November 23, 2005 at 8:47 am
Is it possible to have a constraint that checks another field.
The idea is two mutually exclusive fields.If one field has a value other than null the other field has to be null.
Alternatively there has to be a value in one and only one of the two fields.
Thanks in advance for your time and imput
Mike
November 23, 2005 at 9:43 am
Seems strange to request that, what is the business rule you have to enforce?
November 23, 2005 at 10:15 am
Since you asked ...
Software should either be handed out to a person or installed in some hardware but not both.
This is how it has been implemented Constraint
Asset is not null and Employeeid is null or asset is null and employeeid is not null seems to work.
Will be tested to confirm the functionality
Mike
November 23, 2005 at 11:41 am
Maybe I'm wrong but it looks like you could have a delivery type column with a lookup table. If you make that column not null then 1 value can be selected but only one. Also if you ever need other possibilities, then the program still works.
November 23, 2005 at 12:43 pm
I agree with RGR'us. It sounds like you would be better served using one column to make this work. Otherwise, you would have to program this into the table triggers.

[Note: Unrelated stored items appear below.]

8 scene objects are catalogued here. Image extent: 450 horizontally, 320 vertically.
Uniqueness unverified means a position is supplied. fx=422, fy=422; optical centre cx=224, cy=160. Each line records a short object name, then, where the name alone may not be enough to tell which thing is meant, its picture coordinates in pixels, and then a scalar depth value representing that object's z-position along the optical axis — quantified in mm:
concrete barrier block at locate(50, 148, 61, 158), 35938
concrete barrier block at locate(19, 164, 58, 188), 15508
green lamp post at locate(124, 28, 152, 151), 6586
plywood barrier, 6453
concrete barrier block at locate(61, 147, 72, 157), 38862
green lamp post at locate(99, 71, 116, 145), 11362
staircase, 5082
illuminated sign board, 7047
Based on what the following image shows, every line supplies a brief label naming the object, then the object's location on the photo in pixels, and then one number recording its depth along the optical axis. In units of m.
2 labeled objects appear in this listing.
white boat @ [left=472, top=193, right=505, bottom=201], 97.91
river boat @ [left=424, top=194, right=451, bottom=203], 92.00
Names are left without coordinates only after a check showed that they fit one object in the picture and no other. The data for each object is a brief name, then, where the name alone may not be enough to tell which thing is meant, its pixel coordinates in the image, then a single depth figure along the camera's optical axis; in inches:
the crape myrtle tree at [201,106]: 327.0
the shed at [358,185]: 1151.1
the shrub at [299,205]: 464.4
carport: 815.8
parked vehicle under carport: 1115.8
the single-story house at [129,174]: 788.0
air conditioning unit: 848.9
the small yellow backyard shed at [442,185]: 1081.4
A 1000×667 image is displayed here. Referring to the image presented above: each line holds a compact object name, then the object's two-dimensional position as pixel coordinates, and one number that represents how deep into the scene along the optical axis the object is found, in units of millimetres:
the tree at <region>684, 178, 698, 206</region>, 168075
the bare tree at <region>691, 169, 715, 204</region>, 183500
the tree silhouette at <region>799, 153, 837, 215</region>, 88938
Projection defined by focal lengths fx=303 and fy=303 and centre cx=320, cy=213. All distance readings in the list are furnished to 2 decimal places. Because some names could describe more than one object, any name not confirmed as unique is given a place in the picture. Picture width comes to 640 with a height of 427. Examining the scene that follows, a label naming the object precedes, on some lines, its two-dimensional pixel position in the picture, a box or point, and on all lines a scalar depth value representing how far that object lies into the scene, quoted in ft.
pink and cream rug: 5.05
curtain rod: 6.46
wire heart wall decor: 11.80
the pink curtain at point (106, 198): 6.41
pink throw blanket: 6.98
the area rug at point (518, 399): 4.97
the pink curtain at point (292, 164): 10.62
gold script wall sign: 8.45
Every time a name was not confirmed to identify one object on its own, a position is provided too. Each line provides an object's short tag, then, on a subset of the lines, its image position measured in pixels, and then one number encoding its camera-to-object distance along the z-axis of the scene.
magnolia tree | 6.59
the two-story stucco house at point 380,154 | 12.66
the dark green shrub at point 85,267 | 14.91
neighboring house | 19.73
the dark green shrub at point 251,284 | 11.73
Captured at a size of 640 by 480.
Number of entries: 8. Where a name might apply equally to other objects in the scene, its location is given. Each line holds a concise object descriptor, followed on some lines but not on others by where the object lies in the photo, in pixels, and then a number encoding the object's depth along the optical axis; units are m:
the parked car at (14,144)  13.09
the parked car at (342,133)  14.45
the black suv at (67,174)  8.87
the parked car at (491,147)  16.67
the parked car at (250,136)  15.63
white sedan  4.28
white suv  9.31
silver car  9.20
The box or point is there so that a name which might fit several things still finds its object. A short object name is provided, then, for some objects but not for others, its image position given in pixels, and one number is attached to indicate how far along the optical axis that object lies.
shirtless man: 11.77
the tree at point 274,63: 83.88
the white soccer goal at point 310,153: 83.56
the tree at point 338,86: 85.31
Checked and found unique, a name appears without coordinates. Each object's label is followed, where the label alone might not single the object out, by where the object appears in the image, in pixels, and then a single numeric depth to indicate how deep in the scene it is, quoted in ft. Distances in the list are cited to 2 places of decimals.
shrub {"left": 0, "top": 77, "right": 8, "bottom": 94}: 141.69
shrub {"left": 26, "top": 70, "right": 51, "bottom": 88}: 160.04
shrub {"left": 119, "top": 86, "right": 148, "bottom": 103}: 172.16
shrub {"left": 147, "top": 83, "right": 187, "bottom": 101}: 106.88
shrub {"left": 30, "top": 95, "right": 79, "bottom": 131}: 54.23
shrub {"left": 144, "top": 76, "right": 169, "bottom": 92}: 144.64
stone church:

November 23, 2005 at 4:15 pm
Not quite, a single constraint could validate this requirement but I feel that my suggestion allows for more possibilities if the rules (gob forbid) ever change. The overhead would be about the same to have either a constraint (check or FK).
The check constraint would look something like this :
(Col1 is null and Col2 is not null) OR (Col1 is not null and Col2 is null).
The only advantage of the trigger in this situation would be that you could return a user defined error message instead of the default constraint errors of the server.
November 28, 2005 at 9:10 am
There is a completely naughty way to do that.
Create table WTF (
c1 varchar(10) NULL,
c2 varchar(10) NULL)
GO
Alter table WTF
add FOO as 1/((CASE when c1 IS NULL then 1 else 0 end
+ CASE when c2 IS NULL then 1 else 0 end)
% 2)
GO
Create Index BAR on WTF(FOO)
GO
If you violate the "one and only one not null" rule, your insert will fail due to a divide by zero error.
/Pure evil
November 28, 2005 at 2:42 pm
I seriously hope you're kidding with that one???
November 28, 2005 at 7:30 pm
No constraint. No trigger. Why not?
Okay, I was kidding.
November 28, 2005 at 9:36 pm
How is that informative to the users, the developpers? How do you track that error without documentation??